Karena bagi kalian, sakit ini bukanlah penderitaan, tetapi sebuah ujian atau cobaan dari sang Pencipta kepada seorang hambanya. Hari-hari tetap berlalu seperti adanya, kalian masih bercengkerama dan tertawa. Semua begitu indah, membuatmu ingin terus merengkuh dan melebur bersama cinta ini untuk selamanya.

Hingga takdir itu datang menyapa. Perpisahan, kesedihan, kehilangan, semua ibarat pil pahit yang kau telan karena pendamping hidupmu kini telah tenang. Namun segala kenangan tentangnya, akan tetap terukir indah di hatimu hingga masa itu tiba.

Kini, tubuhmu mungkin telah mati rasa. Tetapi jiwamu masih tetap sama. Walau bibir tak lagi mampu mengeja kata, namun lewat tatapan mata kau mengartikan tentang cinta.

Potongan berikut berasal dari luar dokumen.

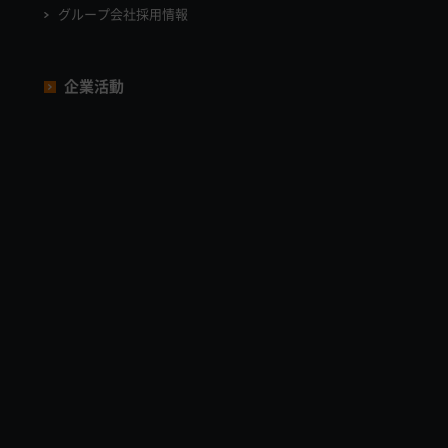
グループ会社採用情報
企業活動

Doamu tetap terangkai panjang menjela setiap detik walaupun hanya terucap dalam hati, namun semua itu tetaplah memberi arti. Segala perjuangan dan pengorbananmu di masa muda bukanlah sesuatu yang sia-sia. karena untuk orang-orang tercinta, kau ikhlas dan rela menjalani suratan takdir-Nya.